Front-end code change data:
[Start of section]

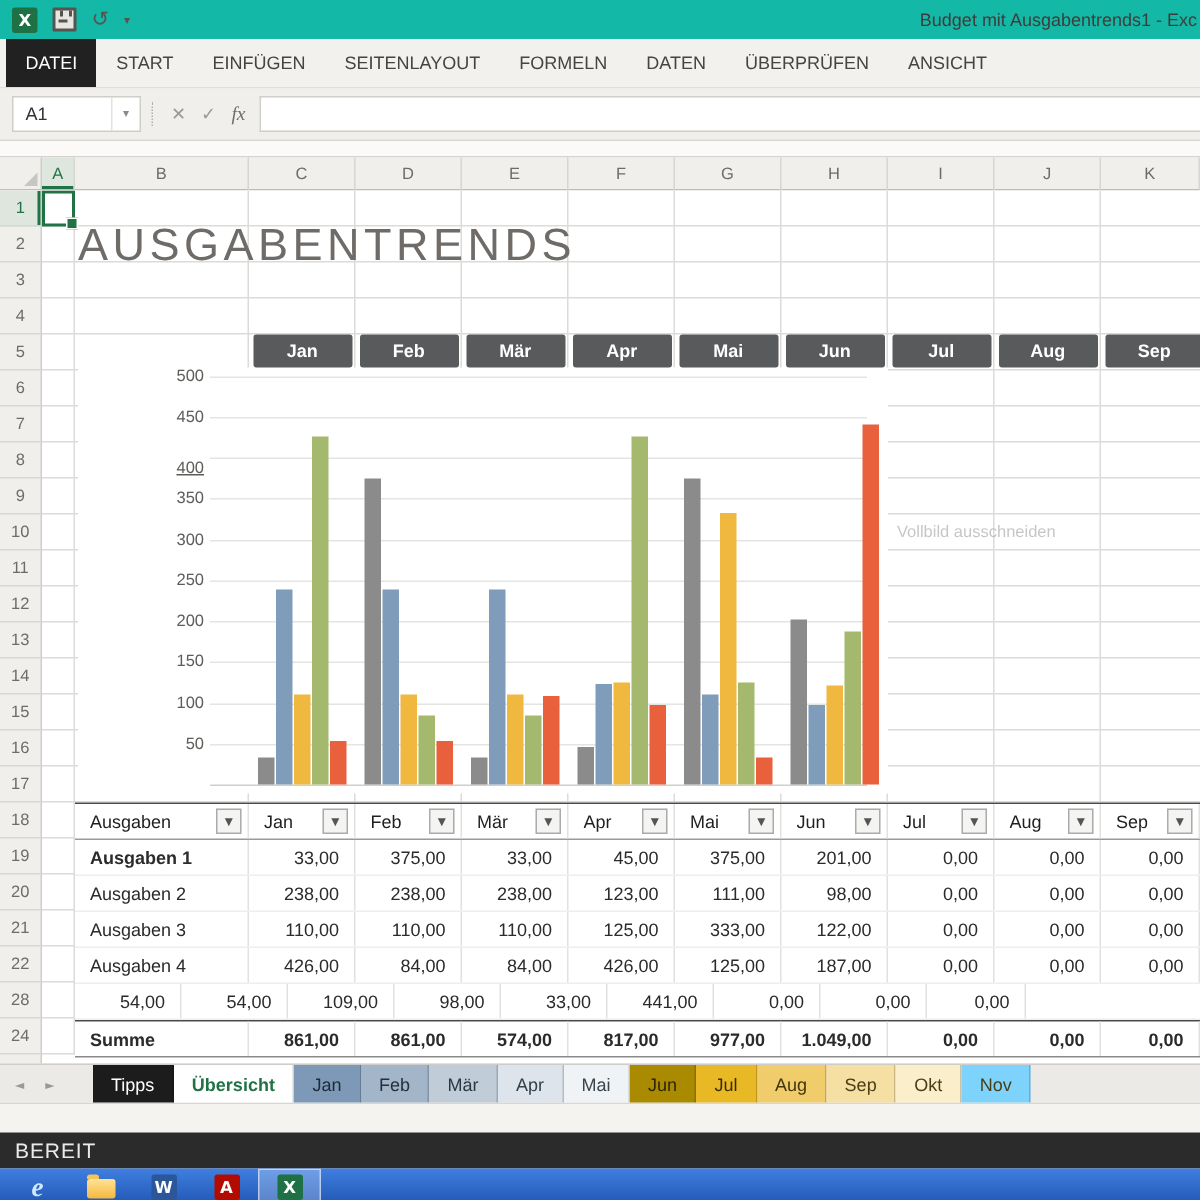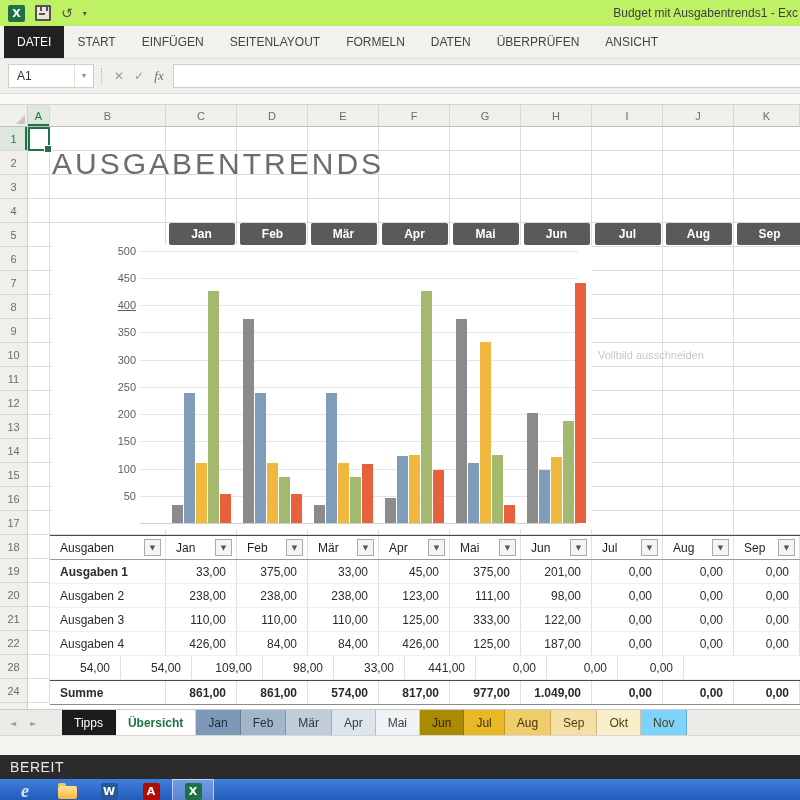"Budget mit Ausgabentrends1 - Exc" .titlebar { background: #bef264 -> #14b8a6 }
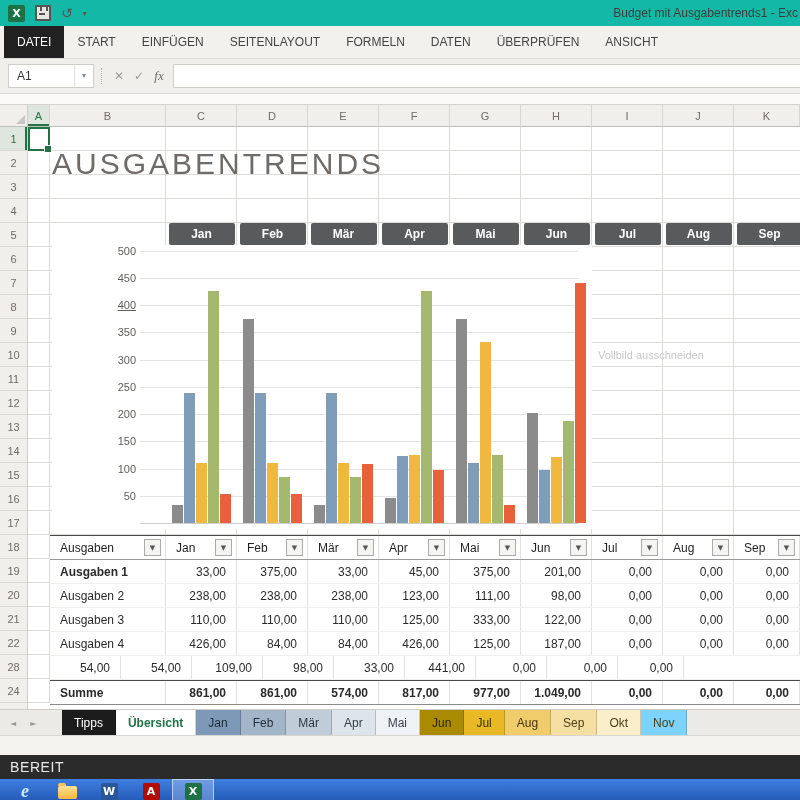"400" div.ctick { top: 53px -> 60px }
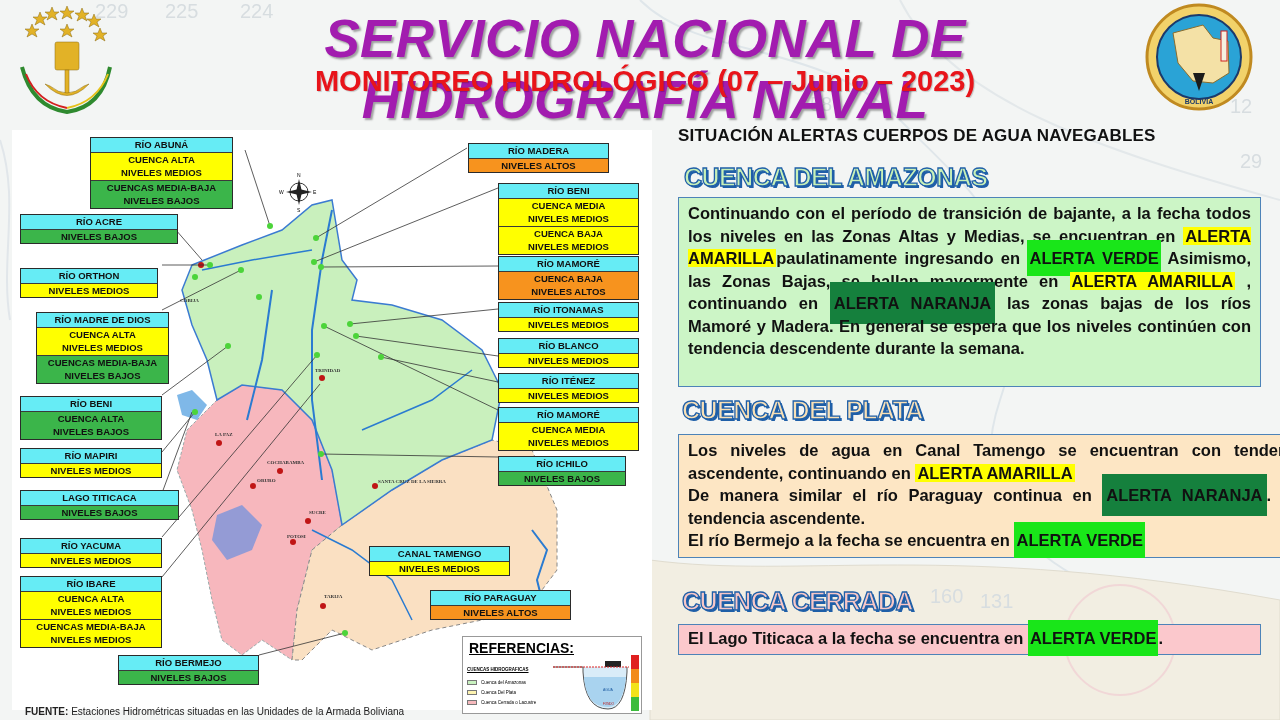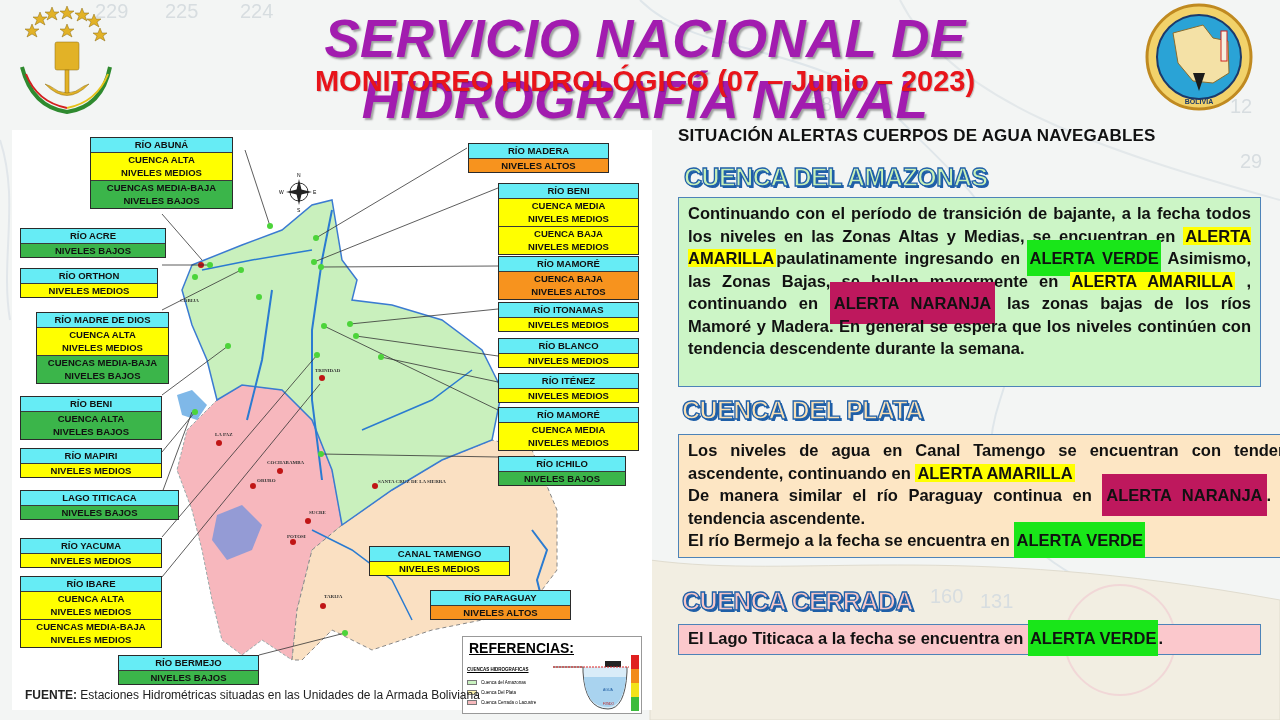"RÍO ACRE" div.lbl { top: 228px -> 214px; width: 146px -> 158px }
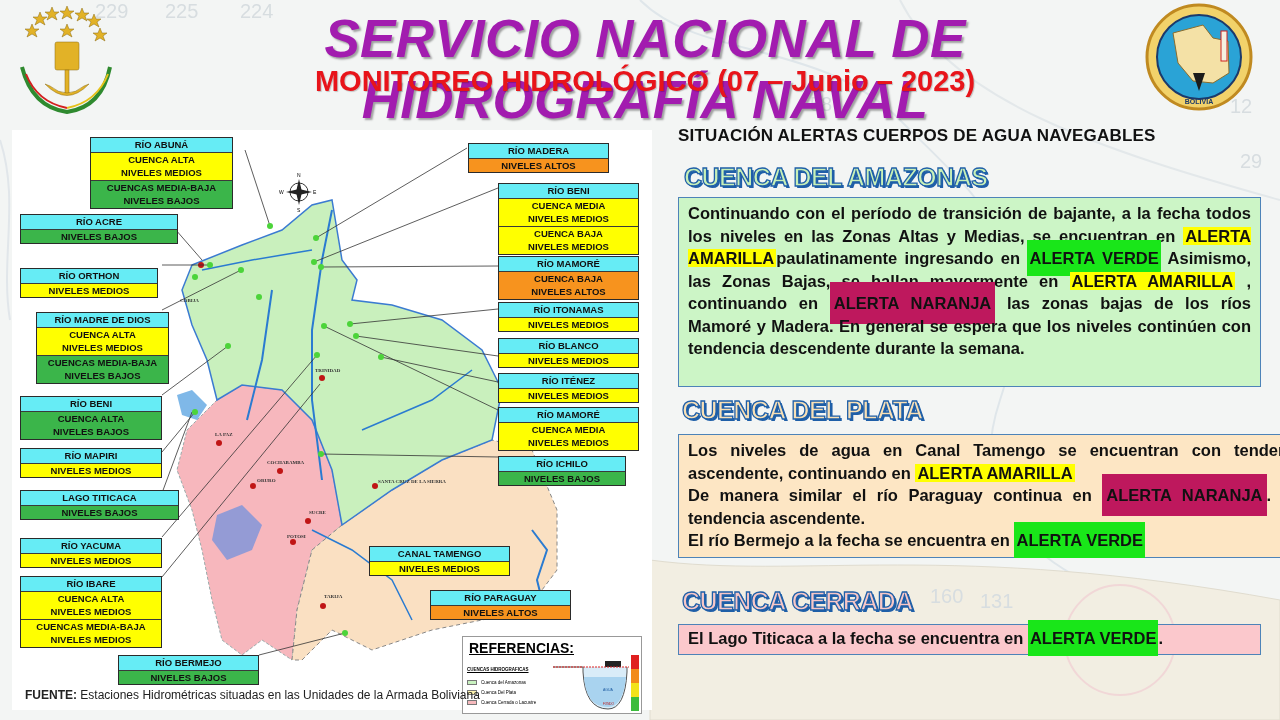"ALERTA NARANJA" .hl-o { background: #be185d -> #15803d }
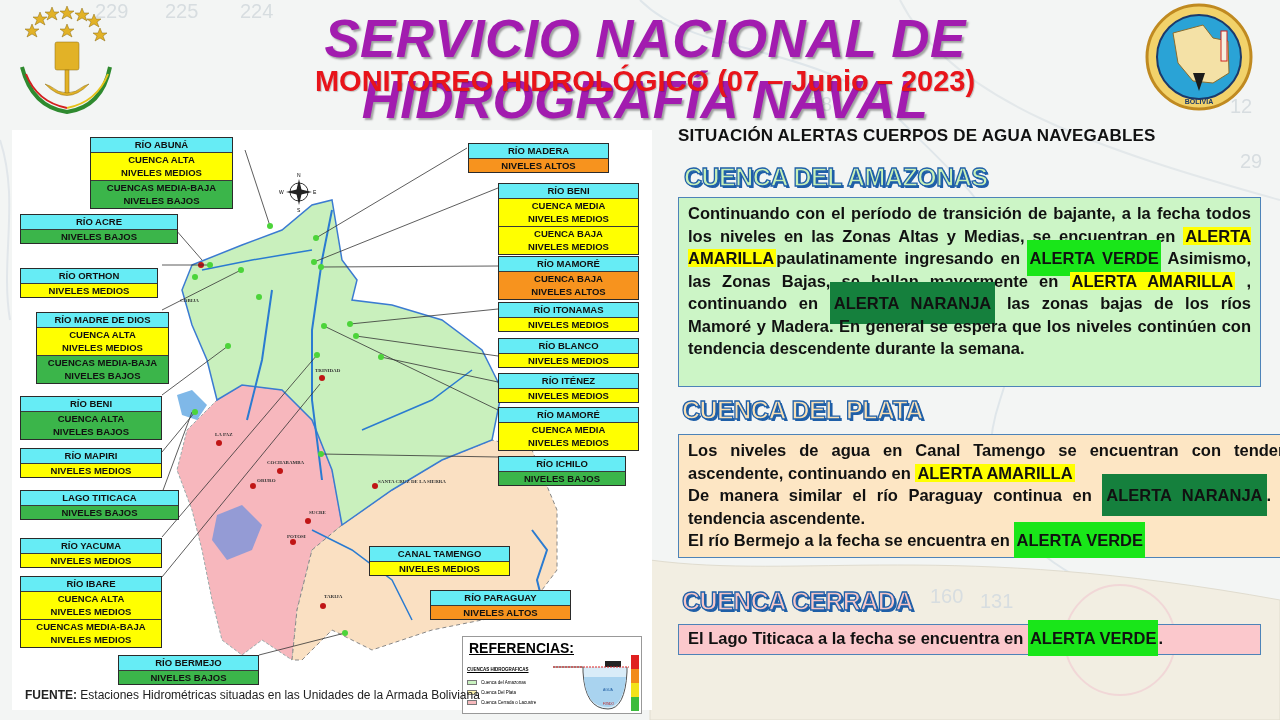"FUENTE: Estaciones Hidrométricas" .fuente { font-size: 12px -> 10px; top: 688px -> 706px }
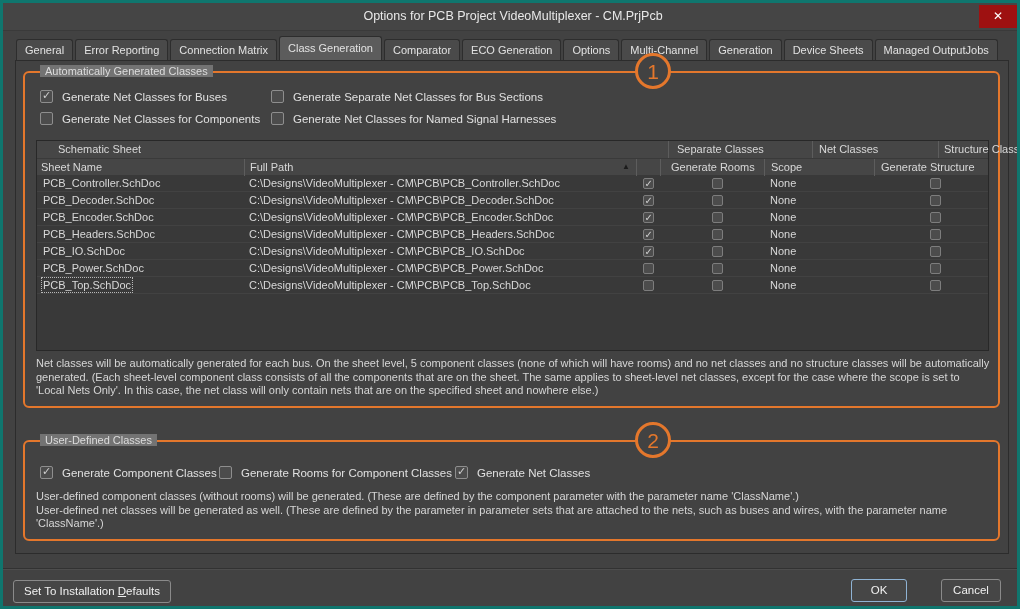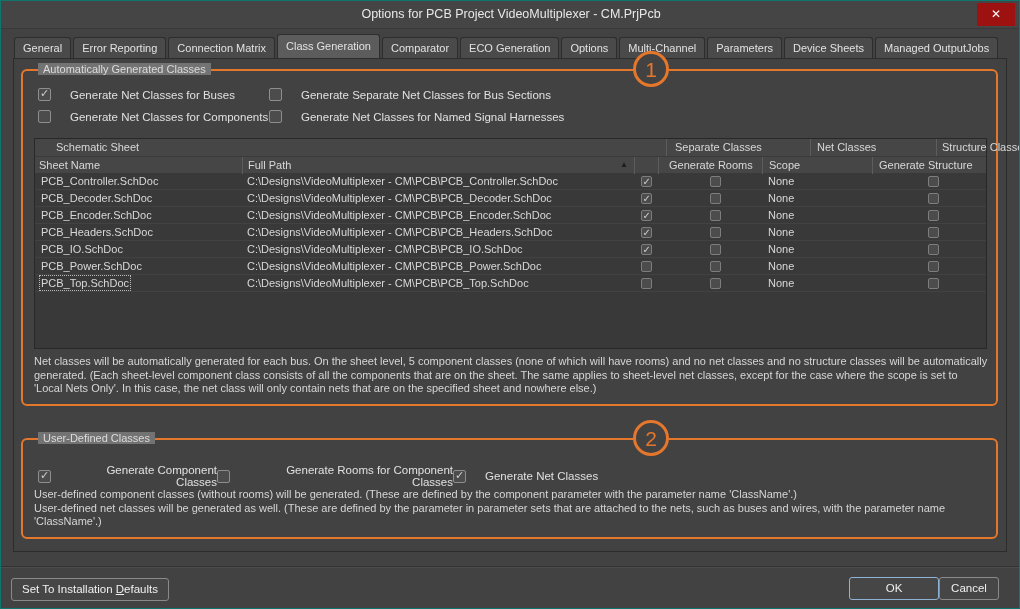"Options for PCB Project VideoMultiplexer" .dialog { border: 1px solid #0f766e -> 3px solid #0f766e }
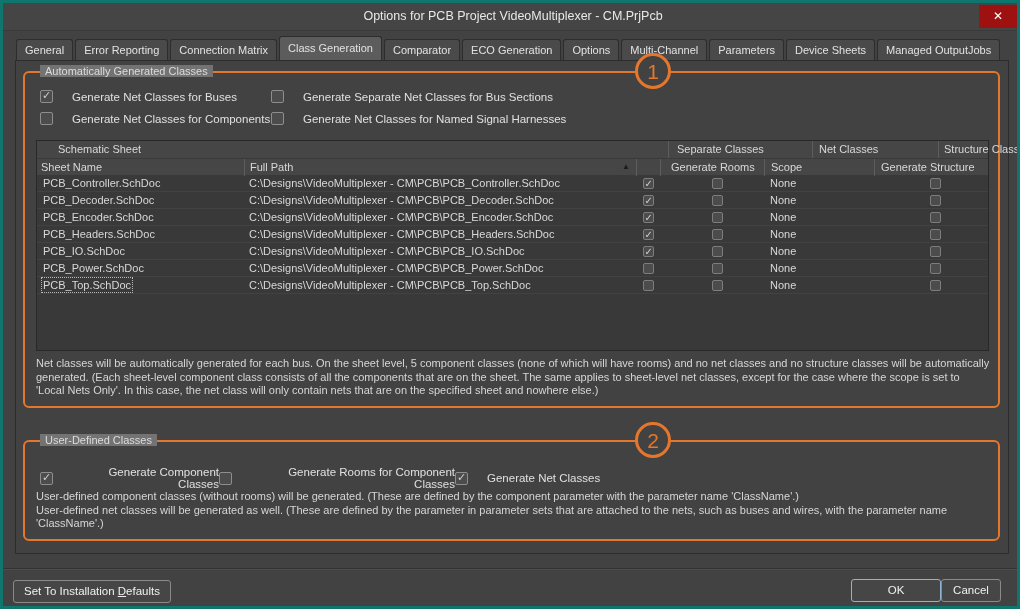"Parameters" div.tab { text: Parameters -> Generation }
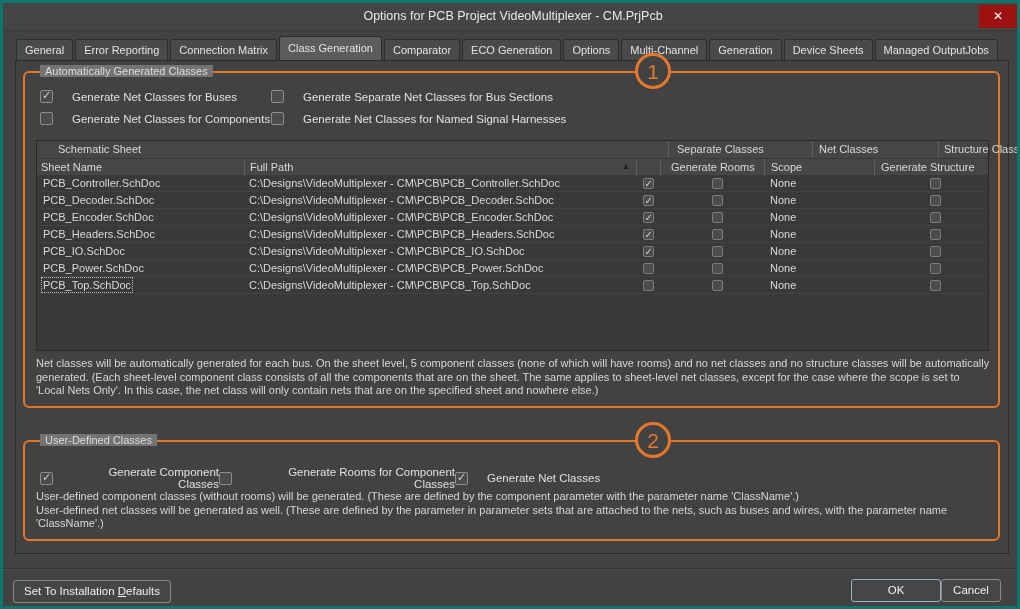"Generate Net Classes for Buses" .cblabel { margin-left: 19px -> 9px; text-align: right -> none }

[End of section]

■ Your objective:
Set the pictures aside and restate word for word only the lines from the line containing "background: #be185d ->" through the end of the entries above, both included.

■ Your response:
"ALERTA NARANJA" .hl-o { background: #be185d -> #15803d }
"FUENTE: Estaciones Hidrométricas" .fuente { font-size: 12px -> 10px; top: 688px -> 706px }
"Options for PCB Project VideoMultiplexer" .dialog { border: 1px solid #0f766e -> 3px solid #0f766e }
"Parameters" div.tab { text: Parameters -> Generation }
"Generate Net Classes for Buses" .cblabel { margin-left: 19px -> 9px; text-align: right -> none }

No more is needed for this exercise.